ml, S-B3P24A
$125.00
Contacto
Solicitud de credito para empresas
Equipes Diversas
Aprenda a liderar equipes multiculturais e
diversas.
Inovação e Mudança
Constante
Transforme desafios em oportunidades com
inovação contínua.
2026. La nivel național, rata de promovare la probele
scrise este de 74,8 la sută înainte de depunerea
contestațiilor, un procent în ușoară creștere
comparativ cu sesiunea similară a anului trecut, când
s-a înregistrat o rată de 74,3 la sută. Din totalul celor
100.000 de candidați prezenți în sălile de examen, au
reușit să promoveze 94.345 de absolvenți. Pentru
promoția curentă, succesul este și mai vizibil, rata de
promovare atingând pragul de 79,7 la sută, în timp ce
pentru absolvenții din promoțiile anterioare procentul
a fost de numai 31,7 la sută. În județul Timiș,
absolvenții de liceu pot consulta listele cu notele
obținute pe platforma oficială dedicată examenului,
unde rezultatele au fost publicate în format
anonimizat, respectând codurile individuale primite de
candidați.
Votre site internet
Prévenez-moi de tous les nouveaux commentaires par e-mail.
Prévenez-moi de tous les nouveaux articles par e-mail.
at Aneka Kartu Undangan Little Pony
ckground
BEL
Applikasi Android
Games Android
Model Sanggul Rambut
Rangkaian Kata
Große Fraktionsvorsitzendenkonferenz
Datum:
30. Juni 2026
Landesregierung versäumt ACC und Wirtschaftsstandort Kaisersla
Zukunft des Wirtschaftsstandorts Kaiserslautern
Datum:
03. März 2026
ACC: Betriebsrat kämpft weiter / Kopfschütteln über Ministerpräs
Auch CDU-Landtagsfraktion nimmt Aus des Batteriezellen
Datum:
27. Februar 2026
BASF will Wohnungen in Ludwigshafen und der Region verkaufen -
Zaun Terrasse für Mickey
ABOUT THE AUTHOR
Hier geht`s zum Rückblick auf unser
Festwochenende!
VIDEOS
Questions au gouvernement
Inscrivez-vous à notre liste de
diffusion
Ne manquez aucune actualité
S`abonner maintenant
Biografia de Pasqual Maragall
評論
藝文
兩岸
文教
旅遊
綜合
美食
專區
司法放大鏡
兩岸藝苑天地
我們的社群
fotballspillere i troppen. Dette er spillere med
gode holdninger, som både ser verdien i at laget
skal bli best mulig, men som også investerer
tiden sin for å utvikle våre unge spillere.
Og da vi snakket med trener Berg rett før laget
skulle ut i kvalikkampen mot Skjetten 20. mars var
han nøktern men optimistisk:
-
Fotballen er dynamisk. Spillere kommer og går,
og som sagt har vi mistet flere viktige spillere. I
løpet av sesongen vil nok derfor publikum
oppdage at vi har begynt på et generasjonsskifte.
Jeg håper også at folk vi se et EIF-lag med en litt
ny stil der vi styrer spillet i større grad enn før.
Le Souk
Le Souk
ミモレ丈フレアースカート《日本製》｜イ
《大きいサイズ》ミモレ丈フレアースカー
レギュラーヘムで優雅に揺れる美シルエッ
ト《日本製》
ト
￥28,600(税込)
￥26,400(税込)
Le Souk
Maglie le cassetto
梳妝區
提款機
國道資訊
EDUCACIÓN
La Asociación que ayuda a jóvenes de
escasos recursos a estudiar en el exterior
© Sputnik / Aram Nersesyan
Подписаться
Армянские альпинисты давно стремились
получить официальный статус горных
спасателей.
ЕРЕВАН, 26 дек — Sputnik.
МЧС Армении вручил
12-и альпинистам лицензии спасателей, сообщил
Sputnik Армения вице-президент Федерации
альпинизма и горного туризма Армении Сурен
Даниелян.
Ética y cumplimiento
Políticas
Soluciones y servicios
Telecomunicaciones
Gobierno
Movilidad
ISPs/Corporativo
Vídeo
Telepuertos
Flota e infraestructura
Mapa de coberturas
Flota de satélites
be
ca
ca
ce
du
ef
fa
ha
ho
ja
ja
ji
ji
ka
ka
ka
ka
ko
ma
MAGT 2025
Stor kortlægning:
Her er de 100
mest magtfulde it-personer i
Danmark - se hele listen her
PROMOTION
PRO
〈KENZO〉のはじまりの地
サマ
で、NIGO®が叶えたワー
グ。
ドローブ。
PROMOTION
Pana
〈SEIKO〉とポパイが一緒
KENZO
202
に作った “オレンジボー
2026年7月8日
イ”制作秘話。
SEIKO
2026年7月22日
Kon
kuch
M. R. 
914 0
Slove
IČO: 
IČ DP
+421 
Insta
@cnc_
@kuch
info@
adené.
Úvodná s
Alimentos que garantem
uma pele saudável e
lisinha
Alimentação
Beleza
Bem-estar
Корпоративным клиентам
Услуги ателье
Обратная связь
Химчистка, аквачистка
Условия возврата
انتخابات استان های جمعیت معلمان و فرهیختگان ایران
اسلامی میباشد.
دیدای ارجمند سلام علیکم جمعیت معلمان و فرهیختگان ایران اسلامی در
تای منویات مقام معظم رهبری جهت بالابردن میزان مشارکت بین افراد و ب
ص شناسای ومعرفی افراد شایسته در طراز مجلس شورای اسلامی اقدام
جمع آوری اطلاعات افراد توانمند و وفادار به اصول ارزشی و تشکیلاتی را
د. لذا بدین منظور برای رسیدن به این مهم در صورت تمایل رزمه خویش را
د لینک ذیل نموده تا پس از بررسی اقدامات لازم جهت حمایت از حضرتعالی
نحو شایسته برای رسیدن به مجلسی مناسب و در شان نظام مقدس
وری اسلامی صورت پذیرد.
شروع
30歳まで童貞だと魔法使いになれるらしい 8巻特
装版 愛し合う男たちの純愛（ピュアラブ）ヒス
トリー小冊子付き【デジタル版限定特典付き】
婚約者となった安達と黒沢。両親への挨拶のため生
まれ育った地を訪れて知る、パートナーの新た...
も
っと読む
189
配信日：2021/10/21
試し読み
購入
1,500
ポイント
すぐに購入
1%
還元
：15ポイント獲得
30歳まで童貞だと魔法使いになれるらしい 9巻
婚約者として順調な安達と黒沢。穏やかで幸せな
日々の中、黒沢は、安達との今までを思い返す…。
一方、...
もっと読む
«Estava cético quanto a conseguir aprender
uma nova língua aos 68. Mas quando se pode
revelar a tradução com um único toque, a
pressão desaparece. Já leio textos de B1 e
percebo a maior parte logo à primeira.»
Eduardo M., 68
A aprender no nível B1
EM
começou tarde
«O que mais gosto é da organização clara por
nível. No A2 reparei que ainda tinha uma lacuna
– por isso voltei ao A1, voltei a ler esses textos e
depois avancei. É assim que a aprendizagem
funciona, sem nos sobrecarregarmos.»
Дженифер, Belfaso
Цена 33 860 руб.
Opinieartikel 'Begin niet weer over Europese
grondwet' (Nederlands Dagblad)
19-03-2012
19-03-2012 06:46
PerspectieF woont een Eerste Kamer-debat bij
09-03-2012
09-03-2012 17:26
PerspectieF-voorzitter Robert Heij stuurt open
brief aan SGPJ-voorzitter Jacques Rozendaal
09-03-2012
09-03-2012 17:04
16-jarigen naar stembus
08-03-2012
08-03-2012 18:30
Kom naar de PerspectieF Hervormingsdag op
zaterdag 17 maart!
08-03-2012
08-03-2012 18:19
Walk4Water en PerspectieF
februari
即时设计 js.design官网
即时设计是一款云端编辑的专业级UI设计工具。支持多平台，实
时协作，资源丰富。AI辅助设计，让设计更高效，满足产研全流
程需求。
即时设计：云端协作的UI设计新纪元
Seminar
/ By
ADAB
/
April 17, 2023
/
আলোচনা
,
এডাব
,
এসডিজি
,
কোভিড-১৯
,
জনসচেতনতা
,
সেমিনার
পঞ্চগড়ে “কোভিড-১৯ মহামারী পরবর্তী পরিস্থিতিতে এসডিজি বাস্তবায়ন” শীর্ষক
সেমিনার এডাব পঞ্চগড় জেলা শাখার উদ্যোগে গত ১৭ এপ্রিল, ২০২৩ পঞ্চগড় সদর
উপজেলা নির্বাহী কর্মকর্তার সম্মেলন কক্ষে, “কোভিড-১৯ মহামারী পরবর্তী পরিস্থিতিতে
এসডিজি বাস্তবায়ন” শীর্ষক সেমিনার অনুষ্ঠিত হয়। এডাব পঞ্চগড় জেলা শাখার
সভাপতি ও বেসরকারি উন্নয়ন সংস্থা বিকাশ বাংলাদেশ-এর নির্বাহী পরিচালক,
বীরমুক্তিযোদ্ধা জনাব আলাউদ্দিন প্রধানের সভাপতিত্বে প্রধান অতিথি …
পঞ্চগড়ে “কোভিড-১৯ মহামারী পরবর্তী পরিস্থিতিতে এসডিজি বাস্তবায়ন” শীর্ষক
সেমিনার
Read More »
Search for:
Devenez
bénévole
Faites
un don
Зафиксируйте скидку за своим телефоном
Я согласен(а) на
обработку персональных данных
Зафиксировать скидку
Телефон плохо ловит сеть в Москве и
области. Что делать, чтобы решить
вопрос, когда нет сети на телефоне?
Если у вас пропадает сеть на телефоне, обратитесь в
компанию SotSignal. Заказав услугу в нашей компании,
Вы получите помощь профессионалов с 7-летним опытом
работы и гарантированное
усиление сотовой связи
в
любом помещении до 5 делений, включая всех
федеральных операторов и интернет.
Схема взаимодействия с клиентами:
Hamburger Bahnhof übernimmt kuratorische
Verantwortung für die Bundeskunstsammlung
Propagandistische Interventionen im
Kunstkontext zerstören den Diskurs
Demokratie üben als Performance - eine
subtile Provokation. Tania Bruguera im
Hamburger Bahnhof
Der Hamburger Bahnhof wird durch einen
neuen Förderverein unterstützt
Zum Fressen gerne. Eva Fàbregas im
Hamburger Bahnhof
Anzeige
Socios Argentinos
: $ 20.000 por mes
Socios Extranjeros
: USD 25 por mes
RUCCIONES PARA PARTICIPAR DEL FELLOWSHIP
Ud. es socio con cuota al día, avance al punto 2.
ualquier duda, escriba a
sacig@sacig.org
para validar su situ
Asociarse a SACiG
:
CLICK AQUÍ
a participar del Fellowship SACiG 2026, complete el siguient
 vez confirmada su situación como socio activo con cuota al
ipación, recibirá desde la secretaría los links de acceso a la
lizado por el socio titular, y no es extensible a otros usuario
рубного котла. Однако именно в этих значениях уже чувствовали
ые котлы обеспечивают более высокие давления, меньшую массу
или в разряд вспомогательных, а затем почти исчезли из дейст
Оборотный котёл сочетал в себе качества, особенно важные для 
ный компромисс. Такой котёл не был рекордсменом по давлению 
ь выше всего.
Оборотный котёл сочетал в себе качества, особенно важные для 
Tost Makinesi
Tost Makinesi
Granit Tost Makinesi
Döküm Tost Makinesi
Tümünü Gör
######
--- What to produce ---
From the records above, copy out the line with "即时设计是一款云端编辑的专业级UI设计工具。支持多平台，实", the line with "সেমিনার এডাব পঞ্চগড়", and every line between them, word for word.

--- Answer area ---
即时设计是一款云端编辑的专业级UI设计工具。支持多平台，实
时协作，资源丰富。AI辅助设计，让设计更高效，满足产研全流
程需求。
即时设计：云端协作的UI设计新纪元
Seminar
/ By
ADAB
/
April 17, 2023
/
আলোচনা
,
এডাব
,
এসডিজি
,
কোভিড-১৯
,
জনসচেতনতা
,
সেমিনার
পঞ্চগড়ে “কোভিড-১৯ মহামারী পরবর্তী পরিস্থিতিতে এসডিজি বাস্তবায়ন” শীর্ষক
সেমিনার এডাব পঞ্চগড় জেলা শাখার উদ্যোগে গত ১৭ এপ্রিল, ২০২৩ পঞ্চগড় সদর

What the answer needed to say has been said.